→ DIRECTIONS
Output the listing verbatim, leaving out every picture.

→ MATERIAL FOR THIS EXERCISE
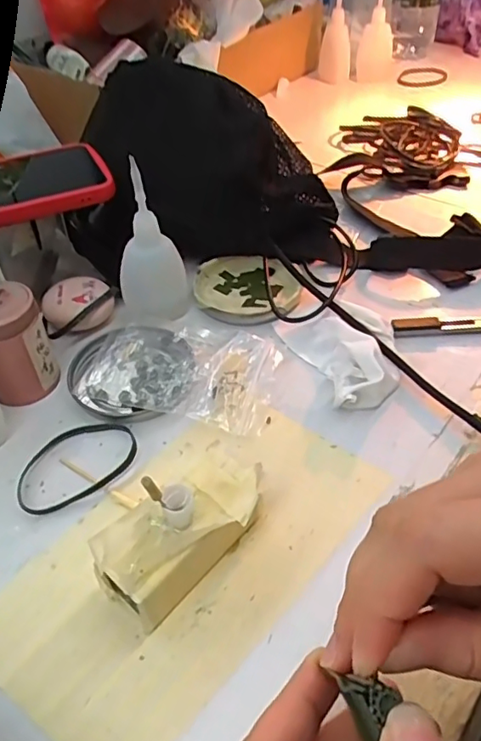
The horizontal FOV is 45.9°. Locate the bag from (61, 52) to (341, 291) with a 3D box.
[{"bbox_3d":[-0.029,-0.155,0.435,0.197,0.117,0.093,-2,46,1],"label":"bag"}]

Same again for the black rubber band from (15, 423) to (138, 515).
[{"bbox_3d":[-0.093,0.051,0.321,0.070,0.004,0.048,-22,49,-18],"label":"black rubber band"}]

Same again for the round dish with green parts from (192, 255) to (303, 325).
[{"bbox_3d":[0.005,-0.059,0.422,0.077,0.017,0.070,-1,46,1],"label":"round dish with green parts"}]

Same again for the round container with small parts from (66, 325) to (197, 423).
[{"bbox_3d":[-0.070,-0.001,0.365,0.081,0.010,0.077,-1,46,1],"label":"round container with small parts"}]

→ OUTPUT
The horizontal FOV is 45.9°. Locate the bag from (61, 52) to (341, 291) with a 3D box.
[{"bbox_3d":[-0.029,-0.155,0.435,0.197,0.117,0.093,-2,46,1],"label":"bag"}]

Same again for the black rubber band from (15, 423) to (138, 515).
[{"bbox_3d":[-0.093,0.051,0.321,0.070,0.004,0.048,-22,49,-18],"label":"black rubber band"}]

Same again for the round dish with green parts from (192, 255) to (303, 325).
[{"bbox_3d":[0.005,-0.059,0.422,0.077,0.017,0.070,-1,46,1],"label":"round dish with green parts"}]

Same again for the round container with small parts from (66, 325) to (197, 423).
[{"bbox_3d":[-0.070,-0.001,0.365,0.081,0.010,0.077,-1,46,1],"label":"round container with small parts"}]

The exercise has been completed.